=== Compléter ce qui suit ===
1/ Répondez à ces questions d’après le texte sur l’encan de yearlings :
(a) Pour quelle somme Captaintreacherous a-t-il été acquis ?
(b) Combien de victoires Bedtime Song a-t-elle remportées en carrière ?
(c) À quel montant Crazzy Crazzy a-t-il été acquis ?
2/ Recopiez mot pour mot un extrait du texte sur l’encan de yearlings : débutez aux mots « Cela peut être » et arrêtez-vous après « porter à boire. ».
3/ Poursuivez le texte sur l’encan de yearlings à partir de sa dernière phrase.

=== Passage fourni ===
□ □ □ □ □ □ □
Comment aller de l’avant lors d’un encan de yearlings

Comme le dit l’expression, il y a plus d’une façon d’accommoder un lapin.

Story by Keith McCalmont / Traduction Louise Rioux

Et quand vient le temps d’acquérir des yearlings, et bien, cela peut s’avérer aussi simple que d’acheter une machine impeccablement élevée tel Captaintreacherous acquis par Tony Alagna et al, pour la jolie somme d’un quart de million de dollars à la Lexington Sale.

Après seulement 16 départs en carrière, le rejeton de Somebeachsomewhere a déjà engrangé plus de 2 M $, en plus d’une victoire lors de la North America Cup en juin.

Cela peut être tout aussi frustrant que d’ouvrir votre portefeuille pour acheter une machine impeccablement élevée tel Bedtime Song, une pouliche trotteuse produite par Windsong’s Legacy, achetée pour la somme de 360 000 $ à l’encan de Harrisburg 2007 par Michael Andrew.

Née de Bold Dreamer, la mère de la pouliche millionnaire Pampered Princess, Bedtime Song devait être une bonne affaire. À défaut, elle n’a obtenu qu’une seule victoire en six départs en carrière, gagnant 1 234 $.

C’est suffisant pour vous porter à boire.

C’est ainsi que Casie Coleman, qui entraîne principalement des ambleurs, s’est retrouvée avec un trotteur du nom de Crazzy Crazzy.

Acquis au montant de 27 000 $ à la Lexington Selected Sale, Crazzy Crazzy est le genre de gueule de bois avec laquelle il ne vous fait rien de vous réveiller.
□ □ □ □ □ □ □
=== Bloc de données ===
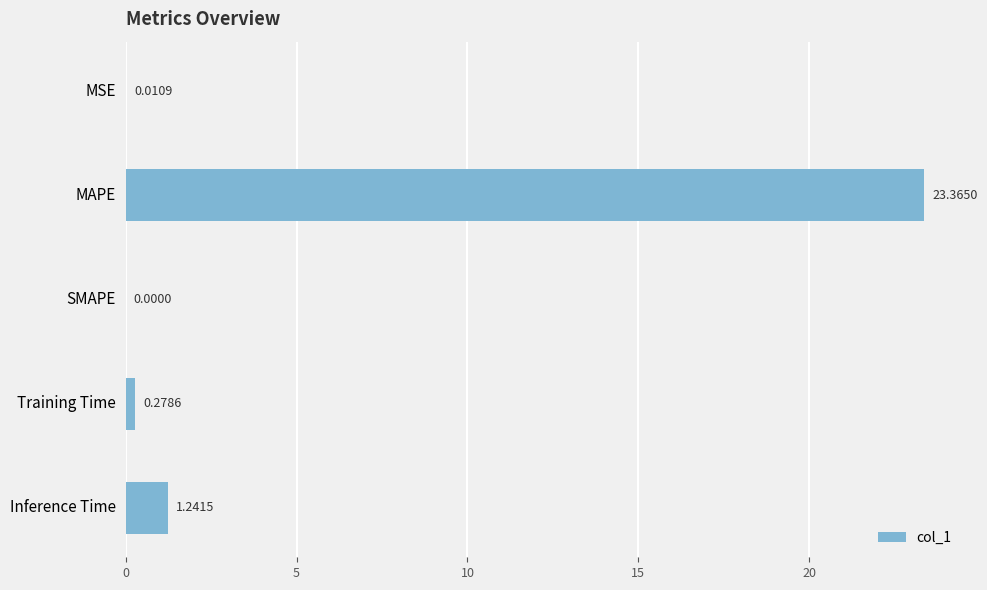

What is the sum of the values at MSE and Inference Time?

1.3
□ □ □ □ □ □ □
=== Réponses ordonnées ===
1/
(a) Un quart de million de dollars, à la Lexington Sale.
(b) Une seule victoire en six départs.
(c) 27 000 $, à la Lexington Selected Sale.

2/
Cela peut être tout aussi frustrant que d’ouvrir votre portefeuille pour acheter une machine impeccablement élevée tel Bedtime Song, une pouliche trotteuse produite par Windsong’s Legacy, achetée pour la somme de 360 000 $ à l’encan de Harrisburg 2007 par Michael Andrew.

Née de Bold Dreamer, la mère de la pouliche millionnaire Pampered Princess, Bedtime Song devait être une bonne affaire. À défaut, elle n’a obtenu qu’une seule victoire en six départs en carrière, gagnant 1 234 $.

C’est suffisant pour vous porter à boire.

3/
L’implausible poulain a fait tourner les têtes lors de son premier départ au Monticello Raceway dans une course de 44 350 $ du NYSS le 11 juillet. Propulsé en avant par Jimmy Morrill Jr, Crazzy Crazzy a trotté le premier quart en :28.3 pour ne jamais regarder en arrière en route vers une victoire par deux longueurs en 1:59.1. Le 19 juillet, cette marque, en passant, s’est avérée un record de saison en Amérique du Nord!

Mais, exactement, que fait Coleman avec un trotteur?

« Je n’en connais pas beaucoup sur les trotteurs et n’en ai pas coursé beaucoup non plus, » admet Coleman. « Mais, on en était à la troisième journée à Lexington, en fin journée, et il n’y avait plus rien d’autre dans l’encan que nous aimions, alors mes partenaires et moi sommes allés derrière le ring nous asseoir au bar pour prendre un verre. »

Installée au bar avec Adriano Sorella, copropriétaire de bon nombre de ses ambleurs tels que Vegas Vacation, Coleman découvrit qu’après sa troisième consommation, elle se sentait assez bien. Mieux que bien, vraiment.

« Apparemment, on me servait de la vodka pure, » sourit Coleman. « Ils me faisaient boire de la vodka Grey Goose avec beaucoup de lime afin d’en masquer le goût. »

Une heure est passée et Coleman savait qu’elle devait nourrir son système si elle voulait partir de l’encan sur ses jambes.

« Rendue à ce point, je ne pensais pas avoir bu autant de verres, mais j’en avais les effets, » d’admettre Coleman.

Tandis que Coleman avalait rapidement un sandwich au bar, Andrew Harris arriva pour jouer le rôle du protagoniste copain-copain. Vous savez, ce genre de personne qui juste après avoir pris la bonne quantité d’alcool décide de faire monter les enjeux.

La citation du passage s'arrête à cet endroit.